Jasper Johns declared himself an artist more than six decades ago when he began exploring the human condition through drawing. Over time, his works have been associated with abstract expressionism and pop art. This month, a compilation of his drawings spanning from 1954 to 2016 will be the inaugural exhibit at the new Menil Drawing Institute.

The Condition of Being Here: Drawings by Jasper Johns takes viewers on a journey of what it means to be human—both physically and emotionally.

Flag on Orange Field by Jasper Johns

“We tend to think about drawings as pencil or pen on paper,” said Kelly Montana, assistant curator at the Menil Drawing Institute. “These drawings are also oil on canvas, ink on plastic. … You can see that the ink kind of does what it wants. … It stops of its own volition.”

Johns’ half-century fascination with the human body and curiosity about the human mind are evident in his sketches, which are reminiscent of figure studies by Leonardo da Vinci and the abstract works of Pablo Picasso.

“For Johns, skin was a container, it was a material, … a way to think about the body,” Montana said. “The skin holds everything in and is part of this world.”

In the studio of his Connecticut home, Johns covered portions of his body in oil to create Study for Skin I. Once the oil was applied, he rubbed his body onto a sheet of drafting paper and went back over the oil with charcoal to find impressions of his body to visualize the three-dimensionality of the human form on a flat surface.
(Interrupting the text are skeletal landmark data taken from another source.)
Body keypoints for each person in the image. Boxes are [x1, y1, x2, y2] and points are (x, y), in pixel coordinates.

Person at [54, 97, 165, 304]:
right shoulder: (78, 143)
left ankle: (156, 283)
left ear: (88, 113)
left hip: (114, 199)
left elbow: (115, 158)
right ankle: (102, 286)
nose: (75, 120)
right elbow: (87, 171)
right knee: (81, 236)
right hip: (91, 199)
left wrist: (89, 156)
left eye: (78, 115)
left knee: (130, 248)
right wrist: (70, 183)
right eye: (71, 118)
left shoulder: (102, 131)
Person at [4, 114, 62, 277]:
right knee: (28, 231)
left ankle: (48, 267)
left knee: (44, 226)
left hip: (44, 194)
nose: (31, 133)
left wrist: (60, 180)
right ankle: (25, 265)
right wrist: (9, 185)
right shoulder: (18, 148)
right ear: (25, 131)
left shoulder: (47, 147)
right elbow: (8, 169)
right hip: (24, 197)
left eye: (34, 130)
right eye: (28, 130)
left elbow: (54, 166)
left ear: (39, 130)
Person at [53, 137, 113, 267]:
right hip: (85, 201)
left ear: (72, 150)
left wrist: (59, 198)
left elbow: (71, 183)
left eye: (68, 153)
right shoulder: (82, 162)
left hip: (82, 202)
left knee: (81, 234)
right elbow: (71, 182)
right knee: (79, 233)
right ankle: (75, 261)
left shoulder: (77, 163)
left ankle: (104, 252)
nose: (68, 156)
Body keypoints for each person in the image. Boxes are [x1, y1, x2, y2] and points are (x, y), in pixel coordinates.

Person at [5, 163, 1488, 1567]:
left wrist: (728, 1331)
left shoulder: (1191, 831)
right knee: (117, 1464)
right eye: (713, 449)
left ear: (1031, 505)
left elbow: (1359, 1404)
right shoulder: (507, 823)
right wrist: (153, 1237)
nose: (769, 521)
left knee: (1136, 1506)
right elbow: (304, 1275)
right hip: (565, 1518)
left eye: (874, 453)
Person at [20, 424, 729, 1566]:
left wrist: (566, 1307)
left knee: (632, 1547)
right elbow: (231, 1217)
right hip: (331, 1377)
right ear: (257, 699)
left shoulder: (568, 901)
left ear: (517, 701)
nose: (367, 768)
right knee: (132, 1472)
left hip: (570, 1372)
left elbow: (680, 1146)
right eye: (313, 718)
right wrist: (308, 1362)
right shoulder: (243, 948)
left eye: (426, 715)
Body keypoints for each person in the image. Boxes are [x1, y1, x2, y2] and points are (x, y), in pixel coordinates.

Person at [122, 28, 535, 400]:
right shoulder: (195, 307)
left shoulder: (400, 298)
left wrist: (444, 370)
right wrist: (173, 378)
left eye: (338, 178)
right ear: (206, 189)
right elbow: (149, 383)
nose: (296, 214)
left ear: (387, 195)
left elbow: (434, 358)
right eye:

“This concept of transferring the world into a flat surface is an idea that has longevity in art. Think of the Renaissance,” Montana said. “How do we make the world seem like the way we see it on paper? It requires an understanding of vision, but also a complete reorientation of depth.”

In Green Angel and an untitled drawing from 1973, Johns rearranges the human body. For the untitled piece, human body parts were cast and traced onto canvas with oil paint and graphite pencil. In an interesting twist, Johns did not place the tracings to recreate the human form, but jumbled them on the page.

Green Angel by Jasper Johns

“A subtle disorientation of the viewer is behind each of these works,” Montana said. “He has taken the elements of the lips, moved the lips and he’s moved them into this square configuration.”

Johns also explores the emotional toll of life in his drawings. From his depiction of an anguished soldier returning home from the Vietnam War to more domestic drawings made from the vantage point of his bathtub, Johns conveys the subtleties of mood and circumstance.

“The way his life transpired in the mind’s eye concerned him, so he went to see a psychologist,” Montana said of the artist, now 88, a Georgia native who was raised in South Carolina. “The psychologist called this ‘racing thoughts’ and said that they are very normal. There are lots of different things in [this drawing]—it’s the bathtub, it’s a weird sign in German—things that are major moments in your life mixed with private moments and these moments that stand out to you for some reason.”

Ultimately, Johns’ work is suggestive, even subjective, which gives viewers a chance to pull from their own experiences and draw their own conclusions.

“I think [humanity] fascinated him,” Montana said. “I think that if Johns wasn’t such a masterful draftsman, I think in a lot of ways he would have been a philosopher.”